Antibodies with lambda light chains (lambda-antibodies) are generally considered to be less developable than those with kappa light chains (kappa-antibodies). Though this hypothesis has not been formally established, it has led to substantial systematic biases in drug discovery pipelines and thus contributed to kappa dominance amongst clinical-stage therapeutics. However, the identification of increasing numbers of epitopes preferentially engaged by lambda-antibodies shows there is a functional cost to neglecting to consider them as potential lead candidates. Here, we update our Therapeutic Antibody Profiler (TAP) tool to use the latest data and machine learning-based structure prediction, and apply it to evaluate developability risk profiles for kappa-antibodies and lambda-antibodies based on their surface physicochemical properties.

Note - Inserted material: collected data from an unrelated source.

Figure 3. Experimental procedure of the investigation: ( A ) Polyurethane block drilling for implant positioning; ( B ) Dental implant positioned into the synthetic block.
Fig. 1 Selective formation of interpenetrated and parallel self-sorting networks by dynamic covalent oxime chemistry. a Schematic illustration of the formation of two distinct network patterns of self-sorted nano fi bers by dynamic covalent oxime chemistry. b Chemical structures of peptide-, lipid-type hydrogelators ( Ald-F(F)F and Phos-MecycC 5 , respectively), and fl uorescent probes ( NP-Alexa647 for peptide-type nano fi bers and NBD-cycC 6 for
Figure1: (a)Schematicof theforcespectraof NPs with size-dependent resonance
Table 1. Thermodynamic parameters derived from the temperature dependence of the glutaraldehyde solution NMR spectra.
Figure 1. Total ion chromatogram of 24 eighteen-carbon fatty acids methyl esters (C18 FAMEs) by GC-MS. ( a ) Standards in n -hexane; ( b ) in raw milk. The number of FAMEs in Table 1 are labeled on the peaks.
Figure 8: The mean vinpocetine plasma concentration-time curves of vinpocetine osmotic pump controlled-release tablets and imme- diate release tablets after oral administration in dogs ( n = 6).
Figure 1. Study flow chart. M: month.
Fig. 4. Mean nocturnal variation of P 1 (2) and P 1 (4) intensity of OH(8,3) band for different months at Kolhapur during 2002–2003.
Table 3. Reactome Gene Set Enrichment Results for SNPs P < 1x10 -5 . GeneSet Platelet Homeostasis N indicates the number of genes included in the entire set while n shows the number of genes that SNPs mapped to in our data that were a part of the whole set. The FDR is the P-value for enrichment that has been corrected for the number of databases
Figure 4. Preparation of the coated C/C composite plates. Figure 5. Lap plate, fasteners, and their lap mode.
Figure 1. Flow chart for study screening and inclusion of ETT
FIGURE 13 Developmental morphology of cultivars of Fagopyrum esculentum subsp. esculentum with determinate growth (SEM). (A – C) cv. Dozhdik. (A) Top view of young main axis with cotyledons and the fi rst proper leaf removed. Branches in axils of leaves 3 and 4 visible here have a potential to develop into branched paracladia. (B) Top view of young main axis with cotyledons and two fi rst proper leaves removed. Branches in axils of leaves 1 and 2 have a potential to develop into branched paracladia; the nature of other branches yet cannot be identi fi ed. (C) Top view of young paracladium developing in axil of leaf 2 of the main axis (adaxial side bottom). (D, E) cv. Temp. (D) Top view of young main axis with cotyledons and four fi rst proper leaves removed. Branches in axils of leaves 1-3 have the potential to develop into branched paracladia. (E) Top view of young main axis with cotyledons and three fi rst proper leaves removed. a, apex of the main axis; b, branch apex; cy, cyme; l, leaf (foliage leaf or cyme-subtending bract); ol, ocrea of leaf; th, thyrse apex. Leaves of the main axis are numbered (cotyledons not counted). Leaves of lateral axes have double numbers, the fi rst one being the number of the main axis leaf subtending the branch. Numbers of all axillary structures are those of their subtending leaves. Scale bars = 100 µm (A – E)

We find that while human lambda-antibodies on average have a higher risk of developability issues than kappa-antibodies, a sizeable proportion are assigned lower-risk profiles by TAP and should represent more tractable candidates for therapeutic development. Through a comparative analysis of the low- and high-risk populations, we highlight opportunities for strategic design that TAP suggests would enrich for more developable lambda-antibodies. Overall, we provide context to the differing developability of kappa- and lambda-antibodies, enabling a rational approach to incorporate more diversity into the initial pool of immunotherapeutic candidates.